8. A first ceramic armor element as claimed in claim 7 wherein the offset spacing lug comprises a single lug on each of the multiple sides.

9. A ceramic armor element as claimed in claim 8 wherein the ceramic armor element is moulded.

10. A first ceramic armor element as claimed in claim 9 having at least one flat face.

11. A first ceramic armor element as claimed in claim 10 having a hexagonal transverse cross section.

12. A ceramic first armor element as claimed in claim 11 which, when rotated 60° through the axis of symmetry of the hexagonal transverse cross, the position of the lugs thereon is substantially the same.

13. An armor panel comprising:

a. a first ceramic armor element comprising (i) an upper face, (ii) a lower face, (iii) a side joining the upper and lower faces and defining left-hand and right-hand longitudinal halves, and (iv) a single lug integrally moulded as a part of the ceramic armor element and projecting from one of the left-hand or the right-hand halves of the side; and

(b) a second ceramic armor element comprising (i) an upper face, (ii) a lower face, (iii) a side joining the upper and lower faces and defining left-hand and right-hand longitudinal halves, and (iv) a lug integrally moulded as a part of the ceramic armor element and projecting from one of the left-hand or the right-hand halves of the side; and

in which (i) the side of the first ceramic armor element is adjacent the side of the second ceramic armor element in use, and (ii) the lug of the first ceramic armor element contacts the side of the second ceramic armor element but not the lug of the second ceramic armor element, thereby providing a substantially uniform space between the adjacent sides of the first and second ceramic armor elements; and

(c) one or more fixing elements that mount the armor panel on an article to be protected.

14. An armor panel according to claim 13 in which the first and second ceramic armor elements comprise armor-grade ceramic material.

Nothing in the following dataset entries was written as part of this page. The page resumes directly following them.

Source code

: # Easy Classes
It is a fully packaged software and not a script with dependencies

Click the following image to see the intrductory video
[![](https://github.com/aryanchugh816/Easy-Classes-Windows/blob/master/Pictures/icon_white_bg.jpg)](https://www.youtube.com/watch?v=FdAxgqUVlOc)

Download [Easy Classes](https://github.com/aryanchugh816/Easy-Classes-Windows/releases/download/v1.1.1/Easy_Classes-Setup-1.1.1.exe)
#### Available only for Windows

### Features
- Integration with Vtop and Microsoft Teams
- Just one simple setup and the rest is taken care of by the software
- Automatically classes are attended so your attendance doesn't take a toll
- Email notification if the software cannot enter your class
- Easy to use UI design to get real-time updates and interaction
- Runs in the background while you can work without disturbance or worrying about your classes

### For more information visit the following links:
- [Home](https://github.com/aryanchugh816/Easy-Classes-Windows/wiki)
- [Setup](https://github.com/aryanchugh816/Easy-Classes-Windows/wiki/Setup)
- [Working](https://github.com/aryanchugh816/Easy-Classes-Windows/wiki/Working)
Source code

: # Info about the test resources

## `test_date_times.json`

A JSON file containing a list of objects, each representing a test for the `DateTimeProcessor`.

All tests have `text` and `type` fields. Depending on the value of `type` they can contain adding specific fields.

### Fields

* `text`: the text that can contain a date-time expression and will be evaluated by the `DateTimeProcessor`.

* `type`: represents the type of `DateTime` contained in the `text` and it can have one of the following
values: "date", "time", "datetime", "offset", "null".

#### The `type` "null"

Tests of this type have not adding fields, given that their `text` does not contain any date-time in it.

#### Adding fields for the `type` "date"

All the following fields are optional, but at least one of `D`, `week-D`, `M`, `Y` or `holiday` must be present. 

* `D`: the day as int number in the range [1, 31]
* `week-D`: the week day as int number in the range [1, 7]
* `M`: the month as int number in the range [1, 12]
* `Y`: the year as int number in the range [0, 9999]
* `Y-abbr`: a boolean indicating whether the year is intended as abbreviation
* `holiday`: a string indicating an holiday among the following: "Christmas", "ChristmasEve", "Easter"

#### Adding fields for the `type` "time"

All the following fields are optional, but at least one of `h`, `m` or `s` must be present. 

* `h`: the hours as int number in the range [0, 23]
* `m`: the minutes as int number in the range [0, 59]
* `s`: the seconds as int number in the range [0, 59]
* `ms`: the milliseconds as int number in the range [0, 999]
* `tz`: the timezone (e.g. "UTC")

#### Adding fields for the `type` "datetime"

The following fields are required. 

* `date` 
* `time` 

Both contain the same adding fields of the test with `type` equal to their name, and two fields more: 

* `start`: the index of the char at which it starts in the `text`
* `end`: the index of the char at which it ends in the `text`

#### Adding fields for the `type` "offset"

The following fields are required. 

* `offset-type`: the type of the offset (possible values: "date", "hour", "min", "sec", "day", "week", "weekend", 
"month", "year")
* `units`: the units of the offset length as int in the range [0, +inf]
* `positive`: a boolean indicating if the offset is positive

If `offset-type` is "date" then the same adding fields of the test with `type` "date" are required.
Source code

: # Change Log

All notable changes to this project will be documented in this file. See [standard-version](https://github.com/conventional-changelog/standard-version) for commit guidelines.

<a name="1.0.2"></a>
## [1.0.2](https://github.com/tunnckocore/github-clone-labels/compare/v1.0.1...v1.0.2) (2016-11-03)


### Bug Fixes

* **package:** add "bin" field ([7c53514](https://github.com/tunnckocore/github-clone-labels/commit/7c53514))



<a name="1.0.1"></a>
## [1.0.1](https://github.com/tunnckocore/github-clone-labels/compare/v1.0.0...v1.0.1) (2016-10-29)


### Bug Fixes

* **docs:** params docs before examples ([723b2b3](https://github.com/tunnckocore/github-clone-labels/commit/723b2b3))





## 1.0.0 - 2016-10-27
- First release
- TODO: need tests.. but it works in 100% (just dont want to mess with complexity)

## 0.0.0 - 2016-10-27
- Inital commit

15. An armor panel according to claim 14 further comprising bonding material in at least part of the substantially uniform space.

16. An armor panel as claimed in claim 1, wherein each side has a longitudinal center line extending between the two opposed faces defining a left-hand side and a right-hand side, and wherein the at least one lug projecting from the side is offset from the center line.

17. A method of protecting against projectile attack, comprising:

(a) providing an armor panel comprising a tessellated array of moulded ceramic armor elements with spacing elements, and one or more fixing elements, wherein

(i) each ceramic armor element comprises two substantially opposed faces and at least three sides,

(ii) the spacing elements comprise a single lug per side, wherein each lug is integrally molded as a part of the ceramic armor element and offset from a longitudinal center-line of the side to provide minimal contact with sides of adjacent ceramic armor elements in the array in order to define substantially uniform spacing for a bond line between the sides of adjacent ceramic armor elements while minimizing the potential for propagation of energy to adjacent armor elements, and

(b) mounting the armor panel externally on an article to be protected via the one or more fixing elements.

18. The method of claim 17, wherein the one or more fixing elements comprise a modified armor element that receives a securing component in order to mount an armor panel comprised of a plurality of the first and second ceramic armor elements on an article to be protected.

19. The armor panel of claim 1, wherein the fixing element comprises a steel element.